### Selected passage:
#####

But there is a more subtle difference than the ones listed above: team members with quantitative backgrounds may differ in exposure to the *same* set of concepts. Take the example of regression. Both engineering and statistics departments devote a portion of their curriculum to teaching line fitting. The presentations in these disciplines, however, have historically differed.

Their terminology is also different: statisticians call it regression, engineers call it curve-fitting. With an increasing number of non-CS engineers and scientists joining data science teams, it is instructive to examine the differences between statistical and engineering approaches to common data science concepts.

Understanding these differences will have several benefits. First, it would enable an effective cross-communication between team members with different backgrounds. Second, it'll lead to a more efficient training. Say, for example, that statistical features of curve-fitting were important for a particular business. This business can call those aspects out explicitly and use them to craft focused training sessions for the team members who are familiar with the curve-fitting procedure, but not necessarily its statistical fundamentals. Lastly, once the business-critical technical skills are identified, they can be used to make job-descriptions more accurate (than the generic ones we often encounter) or emphasized during hiring decisions.

In the following, the example of regression is used for concreteness. There are other data science concepts that overlap multiple disciplines, but are referred to differently. Readers who've experienced this will be able to extrapolate the regression example to these other areas.

**For engineers and physical scientists**, line fitting is a tool to understand the physical law driving the observations. Kepler analyzed tables of planet position data to discover laws of planetary motion. He was interested less in predicting future positions of planets than in the laws that governed them.

**To engineers**, the values of the fitting parameters (e.g. slope and intercept) have to make sense. These values represent measurable physical quantities. For example, weight (mass) and volume have a linear relationship for a given material. If such a relationship were plotted, the slope would represent the “density.” For an automobile, the relationship of miles travelled at a constant speed vs gas consumed can be expected to be linear. The slope here represents the “mileage” of the automobile at that speed.

As such, engineers and natural scientists often have a tendency to closely inspect the values of the obtained fitting parameters. **In Sciences**, if a fit predicts physically unreasonable values of parameters, the model is discarded (and underlying experiments repeated) regardless of the fit quality.

The predictive ability of the fit is also a secondary concern. The objective of modeling in sciences is usually to propose new experiments not yet carried out and predict their results as opposed to results of future measurements from the same apparatus.

The assumptions underlying the prescribed fitting procedure are rarely mentioned explicitly. Choice of “sum of squares” as a cost function is justified since it possesses “nice” mathematical properties like differentiability and convexity that are required to locate the minimum of the cost function. It is not uncommon for non-statistics data scientists to be unable to list the assumptions behind the sum of squares cost function.

The focus here is on getting the best quality fit and using it to predict the expected values of future observations. The predictive quality of the model is explicitly captured by dependence of the “model quality” on out-of-sample error.

#####

### Supplied records:
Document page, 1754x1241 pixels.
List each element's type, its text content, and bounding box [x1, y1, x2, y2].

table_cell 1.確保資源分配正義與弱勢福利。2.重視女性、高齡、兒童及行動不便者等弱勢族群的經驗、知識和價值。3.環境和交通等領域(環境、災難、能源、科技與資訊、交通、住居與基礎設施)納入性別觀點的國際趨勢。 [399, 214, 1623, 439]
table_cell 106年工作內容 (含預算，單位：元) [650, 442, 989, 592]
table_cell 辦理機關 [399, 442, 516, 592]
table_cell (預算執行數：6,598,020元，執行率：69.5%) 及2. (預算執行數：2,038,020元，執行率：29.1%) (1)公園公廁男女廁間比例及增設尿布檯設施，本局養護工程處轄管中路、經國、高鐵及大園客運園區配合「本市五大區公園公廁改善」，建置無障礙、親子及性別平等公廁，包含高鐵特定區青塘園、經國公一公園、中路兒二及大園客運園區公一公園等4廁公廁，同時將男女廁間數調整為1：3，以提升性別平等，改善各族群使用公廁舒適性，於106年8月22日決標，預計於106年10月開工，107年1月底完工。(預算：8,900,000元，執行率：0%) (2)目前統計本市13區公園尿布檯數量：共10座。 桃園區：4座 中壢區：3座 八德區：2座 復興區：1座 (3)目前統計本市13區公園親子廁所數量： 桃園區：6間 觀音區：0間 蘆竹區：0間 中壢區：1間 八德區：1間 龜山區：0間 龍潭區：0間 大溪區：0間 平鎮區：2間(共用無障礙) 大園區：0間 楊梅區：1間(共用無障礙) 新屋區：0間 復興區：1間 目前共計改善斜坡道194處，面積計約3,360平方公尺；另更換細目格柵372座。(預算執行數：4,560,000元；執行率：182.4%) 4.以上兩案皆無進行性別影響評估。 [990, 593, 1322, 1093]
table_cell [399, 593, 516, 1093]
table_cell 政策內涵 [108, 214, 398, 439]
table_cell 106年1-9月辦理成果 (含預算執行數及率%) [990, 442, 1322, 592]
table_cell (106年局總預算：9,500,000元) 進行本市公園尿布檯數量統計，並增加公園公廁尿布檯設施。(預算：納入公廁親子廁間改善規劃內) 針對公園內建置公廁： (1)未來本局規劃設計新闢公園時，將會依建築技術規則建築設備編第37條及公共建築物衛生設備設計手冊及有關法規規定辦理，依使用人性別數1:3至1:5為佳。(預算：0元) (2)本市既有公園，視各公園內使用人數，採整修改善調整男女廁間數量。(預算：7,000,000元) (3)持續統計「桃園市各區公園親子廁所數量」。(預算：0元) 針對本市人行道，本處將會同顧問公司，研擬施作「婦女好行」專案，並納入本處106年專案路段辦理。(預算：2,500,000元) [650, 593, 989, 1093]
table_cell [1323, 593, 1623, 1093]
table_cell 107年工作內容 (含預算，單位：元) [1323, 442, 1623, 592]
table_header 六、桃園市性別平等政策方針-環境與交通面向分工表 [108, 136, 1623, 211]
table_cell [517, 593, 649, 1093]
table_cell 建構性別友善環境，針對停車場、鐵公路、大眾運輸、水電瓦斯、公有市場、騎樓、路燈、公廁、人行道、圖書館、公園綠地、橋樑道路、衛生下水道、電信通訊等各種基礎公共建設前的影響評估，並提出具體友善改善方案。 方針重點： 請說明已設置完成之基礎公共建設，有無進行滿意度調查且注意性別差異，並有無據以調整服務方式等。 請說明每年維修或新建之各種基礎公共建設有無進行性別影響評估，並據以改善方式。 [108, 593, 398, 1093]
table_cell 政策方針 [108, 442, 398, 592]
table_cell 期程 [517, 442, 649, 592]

#####

### Things to do:
A – Please duplicate the listing starting at its first line and ending at the line that contains "List each element's", with both of those lines included.
B – Go on with the passage about how engineers and statisticians approach regression from the point where it stops.

### Responses in order:
A –
Document page, 1754x1241 pixels.
List each element's type, its text content, and bounding box [x1, y1, x2, y2].

B –
There is comparatively less emphasis in statistics on understanding the physical phenomena that underlie the observations. The efforts are mostly devoted to constructing accurate, predictive mathematical models. This is possibly because datasets under consideration often do not permit regeneration under controlled circumstances.

Statisticians also expend considerable energy on reducing the out-of-sample errors. This includes techniques such as adding complexity to the fitting function (feature interactions, kernels, nonlinearities), fine-tuning the cost function (regularization), reducing dimensionality, and, whenever possible, gathering more data.

In other words, interpretable models are nice but not strictly necessary for the overall success of the effort.

Between the two viewpoints considered above, there is no one that is more “correct”, “valid” or “scientific.” Both have proven successful in their respective domains. Scientific laws are re-examined despite their excellent “fit” and predictive abilities. Conversely, it is also a fact that autonomous cars and the state-of-the-art image recognition have been enabled by models whose mathematical and physical properties are less than completely understood.

Let us now contrast the linear regression math as presented in engineering and statistics. The math below is non-rigorous by design. Imagine we have a set of 100 points as shown in the scatter plot below.

Engineering disciplines typically (but not always) adopt a linear-algebra based approach to regression. Taking the simple example of single-variable (univariate) regression, we can express the observed values of dependent variables (y) as a linear function of the independent variables (x) as follows: (1)

Note that this is an over-determined set of equations since there are more equations than unknowns. To solve it, we compute the sum of squared residuals, termed as the cost function: (2)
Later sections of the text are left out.